[Entries taken from a collection]
════════════════

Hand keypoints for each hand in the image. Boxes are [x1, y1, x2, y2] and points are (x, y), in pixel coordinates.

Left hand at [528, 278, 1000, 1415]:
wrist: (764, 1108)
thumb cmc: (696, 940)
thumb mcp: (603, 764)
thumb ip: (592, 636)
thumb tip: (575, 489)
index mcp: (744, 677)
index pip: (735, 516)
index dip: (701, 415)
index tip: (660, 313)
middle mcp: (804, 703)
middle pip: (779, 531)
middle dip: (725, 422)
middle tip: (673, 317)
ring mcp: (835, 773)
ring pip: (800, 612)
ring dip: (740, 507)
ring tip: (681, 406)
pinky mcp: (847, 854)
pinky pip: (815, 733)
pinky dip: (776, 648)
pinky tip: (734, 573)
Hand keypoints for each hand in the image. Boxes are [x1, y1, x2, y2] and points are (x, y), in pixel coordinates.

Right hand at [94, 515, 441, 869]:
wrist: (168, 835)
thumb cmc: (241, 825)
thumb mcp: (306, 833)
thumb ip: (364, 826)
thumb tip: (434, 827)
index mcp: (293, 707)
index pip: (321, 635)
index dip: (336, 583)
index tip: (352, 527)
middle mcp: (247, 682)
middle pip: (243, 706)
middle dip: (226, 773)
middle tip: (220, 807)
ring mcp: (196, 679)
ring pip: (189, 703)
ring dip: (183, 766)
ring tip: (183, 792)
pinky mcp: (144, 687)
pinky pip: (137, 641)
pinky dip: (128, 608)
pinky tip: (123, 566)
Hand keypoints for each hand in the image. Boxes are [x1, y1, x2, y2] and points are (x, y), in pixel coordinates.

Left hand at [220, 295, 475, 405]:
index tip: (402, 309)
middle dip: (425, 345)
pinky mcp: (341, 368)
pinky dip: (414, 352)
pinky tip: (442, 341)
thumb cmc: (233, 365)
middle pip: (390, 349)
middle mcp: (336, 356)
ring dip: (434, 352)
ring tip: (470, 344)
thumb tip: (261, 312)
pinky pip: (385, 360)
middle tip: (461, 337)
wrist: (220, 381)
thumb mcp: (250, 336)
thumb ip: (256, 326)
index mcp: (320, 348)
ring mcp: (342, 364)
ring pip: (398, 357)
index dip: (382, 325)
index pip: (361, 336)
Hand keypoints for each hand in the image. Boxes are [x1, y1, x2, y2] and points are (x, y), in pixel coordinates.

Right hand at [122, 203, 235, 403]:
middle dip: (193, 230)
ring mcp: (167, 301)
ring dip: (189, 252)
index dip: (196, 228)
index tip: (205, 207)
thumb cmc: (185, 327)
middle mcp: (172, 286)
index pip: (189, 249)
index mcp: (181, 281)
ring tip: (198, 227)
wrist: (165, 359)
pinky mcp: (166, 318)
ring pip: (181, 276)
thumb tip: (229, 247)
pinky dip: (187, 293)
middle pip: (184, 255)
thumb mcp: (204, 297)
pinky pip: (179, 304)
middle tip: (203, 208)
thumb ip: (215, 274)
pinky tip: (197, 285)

════════════════

### TASK TO COMPLETE
Return every entry exactly.

### SOLUTION TO THE EXERCISE
Hand keypoints for each hand in the image. Boxes are [x1, y1, x2, y2] and points are (x, y), in pixel coordinates.

Left hand at [528, 278, 1000, 1415]:
wrist: (764, 1108)
thumb cmc: (696, 940)
thumb mcp: (603, 764)
thumb ip: (592, 636)
thumb tip: (575, 489)
index mcp: (744, 677)
index pip: (735, 516)
index dip: (701, 415)
index tip: (660, 313)
middle mcp: (804, 703)
middle pip: (779, 531)
middle dip: (725, 422)
middle tip: (673, 317)
ring mcp: (835, 773)
ring pip: (800, 612)
ring dip: (740, 507)
ring tip: (681, 406)
pinky mcp: (847, 854)
pinky pip: (815, 733)
pinky dip: (776, 648)
pinky tip: (734, 573)
Hand keypoints for each hand in the image. Boxes are [x1, y1, x2, y2] and points are (x, y), in pixel coordinates.

Right hand at [94, 515, 441, 869]:
wrist: (168, 835)
thumb cmc: (241, 825)
thumb mcp: (306, 833)
thumb ip: (364, 826)
thumb tip: (434, 827)
index mcp: (293, 707)
index pip: (321, 635)
index dip: (336, 583)
index tip: (352, 527)
middle mcp: (247, 682)
middle pip: (243, 706)
middle dip: (226, 773)
middle tip: (220, 807)
ring mcp: (196, 679)
ring pip: (189, 703)
ring dip: (183, 766)
ring tip: (183, 792)
pinky mcp: (144, 687)
pinky pip: (137, 641)
pinky dip: (128, 608)
pinky tip: (123, 566)
Hand keypoints for each hand in the image. Boxes are [x1, y1, x2, y2] and points are (x, y), in pixel coordinates.

Left hand at [220, 295, 475, 405]:
index tip: (402, 309)
middle dip: (425, 345)
pinky mcp: (341, 368)
pinky dip: (414, 352)
pinky tip: (442, 341)
thumb cmc: (233, 365)
middle pip: (390, 349)
middle mcp: (336, 356)
ring dip: (434, 352)
ring tip: (470, 344)
thumb tip: (261, 312)
pinky pip: (385, 360)
middle tip: (461, 337)
wrist: (220, 381)
thumb mcp: (250, 336)
thumb ip: (256, 326)
index mcp: (320, 348)
ring mcp: (342, 364)
ring pip: (398, 357)
index dip: (382, 325)
index pip: (361, 336)
Hand keypoints for each hand in the image. Boxes are [x1, y1, x2, y2] and points are (x, y), in pixel coordinates.

Right hand at [122, 203, 235, 403]:
middle dip: (193, 230)
ring mcp: (167, 301)
ring dip: (189, 252)
index dip: (196, 228)
index tip: (205, 207)
thumb cmc: (185, 327)
middle mcp: (172, 286)
index pip: (189, 249)
index mcp: (181, 281)
ring tip: (198, 227)
wrist: (165, 359)
pinky mcp: (166, 318)
ring pip: (181, 276)
thumb tip: (229, 247)
pinky dip: (187, 293)
middle pip: (184, 255)
thumb mcp: (204, 297)
pinky pip: (179, 304)
middle tip: (203, 208)
thumb ip: (215, 274)
pinky tip: (197, 285)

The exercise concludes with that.